» Activity
Repeat each line of the material word for word.

» Provided material
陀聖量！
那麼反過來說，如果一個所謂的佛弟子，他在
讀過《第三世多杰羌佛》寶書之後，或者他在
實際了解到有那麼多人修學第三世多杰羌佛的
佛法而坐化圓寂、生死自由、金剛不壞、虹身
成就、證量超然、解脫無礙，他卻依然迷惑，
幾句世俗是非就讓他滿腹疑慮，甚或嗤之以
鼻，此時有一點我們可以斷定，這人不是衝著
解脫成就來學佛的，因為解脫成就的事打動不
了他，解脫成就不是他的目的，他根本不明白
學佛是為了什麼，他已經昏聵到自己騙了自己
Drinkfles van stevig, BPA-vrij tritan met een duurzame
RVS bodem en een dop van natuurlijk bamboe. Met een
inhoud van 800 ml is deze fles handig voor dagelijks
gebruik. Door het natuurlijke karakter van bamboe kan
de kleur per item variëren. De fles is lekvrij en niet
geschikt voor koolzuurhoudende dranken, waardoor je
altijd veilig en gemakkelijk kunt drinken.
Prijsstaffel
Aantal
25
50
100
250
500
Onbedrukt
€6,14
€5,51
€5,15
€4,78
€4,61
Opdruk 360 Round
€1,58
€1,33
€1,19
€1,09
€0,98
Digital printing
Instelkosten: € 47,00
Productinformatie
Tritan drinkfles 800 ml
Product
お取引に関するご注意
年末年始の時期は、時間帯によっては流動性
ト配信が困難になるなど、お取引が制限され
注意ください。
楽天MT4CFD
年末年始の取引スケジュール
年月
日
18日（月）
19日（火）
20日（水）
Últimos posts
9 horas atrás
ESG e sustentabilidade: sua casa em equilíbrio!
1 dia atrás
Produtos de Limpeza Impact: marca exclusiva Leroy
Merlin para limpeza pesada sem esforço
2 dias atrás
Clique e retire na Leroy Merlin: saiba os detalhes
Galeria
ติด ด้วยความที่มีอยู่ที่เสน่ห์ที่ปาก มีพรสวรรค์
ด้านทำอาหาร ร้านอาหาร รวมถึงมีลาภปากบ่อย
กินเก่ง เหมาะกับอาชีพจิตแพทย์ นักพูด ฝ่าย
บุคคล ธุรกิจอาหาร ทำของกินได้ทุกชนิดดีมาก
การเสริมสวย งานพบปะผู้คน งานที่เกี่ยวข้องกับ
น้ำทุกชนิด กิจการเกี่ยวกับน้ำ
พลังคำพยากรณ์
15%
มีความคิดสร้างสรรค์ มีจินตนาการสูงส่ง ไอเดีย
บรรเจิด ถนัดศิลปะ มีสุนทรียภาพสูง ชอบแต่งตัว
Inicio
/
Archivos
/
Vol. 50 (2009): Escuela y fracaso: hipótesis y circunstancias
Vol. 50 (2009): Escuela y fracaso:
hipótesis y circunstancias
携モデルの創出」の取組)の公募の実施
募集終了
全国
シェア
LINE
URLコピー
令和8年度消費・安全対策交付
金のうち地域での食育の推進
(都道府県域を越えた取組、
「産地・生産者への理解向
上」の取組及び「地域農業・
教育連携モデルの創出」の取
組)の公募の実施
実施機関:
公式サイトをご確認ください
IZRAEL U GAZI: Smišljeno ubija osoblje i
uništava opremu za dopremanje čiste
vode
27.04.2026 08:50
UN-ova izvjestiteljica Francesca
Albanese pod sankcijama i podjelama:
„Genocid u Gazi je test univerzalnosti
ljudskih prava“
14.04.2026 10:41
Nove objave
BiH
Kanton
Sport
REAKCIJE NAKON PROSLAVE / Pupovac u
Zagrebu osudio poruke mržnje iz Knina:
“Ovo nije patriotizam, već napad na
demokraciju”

» Written answer
陀聖量！
那麼反過來說，如果一個所謂的佛弟子，他在
讀過《第三世多杰羌佛》寶書之後，或者他在
實際了解到有那麼多人修學第三世多杰羌佛的
佛法而坐化圓寂、生死自由、金剛不壞、虹身
成就、證量超然、解脫無礙，他卻依然迷惑，
幾句世俗是非就讓他滿腹疑慮，甚或嗤之以
鼻，此時有一點我們可以斷定，這人不是衝著
解脫成就來學佛的，因為解脫成就的事打動不
了他，解脫成就不是他的目的，他根本不明白
學佛是為了什麼，他已經昏聵到自己騙了自己
Drinkfles van stevig, BPA-vrij tritan met een duurzame
RVS bodem en een dop van natuurlijk bamboe. Met een
inhoud van 800 ml is deze fles handig voor dagelijks
gebruik. Door het natuurlijke karakter van bamboe kan
de kleur per item variëren. De fles is lekvrij en niet
geschikt voor koolzuurhoudende dranken, waardoor je
altijd veilig en gemakkelijk kunt drinken.
Prijsstaffel
Aantal
25
50
100
250
500
Onbedrukt
€6,14
€5,51
€5,15
€4,78
€4,61
Opdruk 360 Round
€1,58
€1,33
€1,19
€1,09
€0,98
Digital printing
Instelkosten: € 47,00
Productinformatie
Tritan drinkfles 800 ml
Product
お取引に関するご注意
年末年始の時期は、時間帯によっては流動性
ト配信が困難になるなど、お取引が制限され
注意ください。
楽天MT4CFD
年末年始の取引スケジュール
年月
日
18日（月）
19日（火）
20日（水）
Últimos posts
9 horas atrás
ESG e sustentabilidade: sua casa em equilíbrio!
1 dia atrás
Produtos de Limpeza Impact: marca exclusiva Leroy
Merlin para limpeza pesada sem esforço
2 dias atrás
Clique e retire na Leroy Merlin: saiba os detalhes
Galeria
ติด ด้วยความที่มีอยู่ที่เสน่ห์ที่ปาก มีพรสวรรค์
ด้านทำอาหาร ร้านอาหาร รวมถึงมีลาภปากบ่อย
กินเก่ง เหมาะกับอาชีพจิตแพทย์ นักพูด ฝ่าย
บุคคล ธุรกิจอาหาร ทำของกินได้ทุกชนิดดีมาก
การเสริมสวย งานพบปะผู้คน งานที่เกี่ยวข้องกับ
น้ำทุกชนิด กิจการเกี่ยวกับน้ำ
พลังคำพยากรณ์
15%
มีความคิดสร้างสรรค์ มีจินตนาการสูงส่ง ไอเดีย
บรรเจิด ถนัดศิลปะ มีสุนทรียภาพสูง ชอบแต่งตัว
Inicio
/
Archivos
/
Vol. 50 (2009): Escuela y fracaso: hipótesis y circunstancias
Vol. 50 (2009): Escuela y fracaso:
hipótesis y circunstancias
携モデルの創出」の取組)の公募の実施
募集終了
全国
シェア
LINE
URLコピー
令和8年度消費・安全対策交付
金のうち地域での食育の推進
(都道府県域を越えた取組、
「産地・生産者への理解向
上」の取組及び「地域農業・
教育連携モデルの創出」の取
組)の公募の実施
実施機関:
公式サイトをご確認ください
IZRAEL U GAZI: Smišljeno ubija osoblje i
uništava opremu za dopremanje čiste
vode
27.04.2026 08:50
UN-ova izvjestiteljica Francesca
Albanese pod sankcijama i podjelama:
„Genocid u Gazi je test univerzalnosti
ljudskih prava“
14.04.2026 10:41
Nove objave
BiH
Kanton
Sport
REAKCIJE NAKON PROSLAVE / Pupovac u
Zagrebu osudio poruke mržnje iz Knina:
“Ovo nije patriotizam, već napad na
demokraciju”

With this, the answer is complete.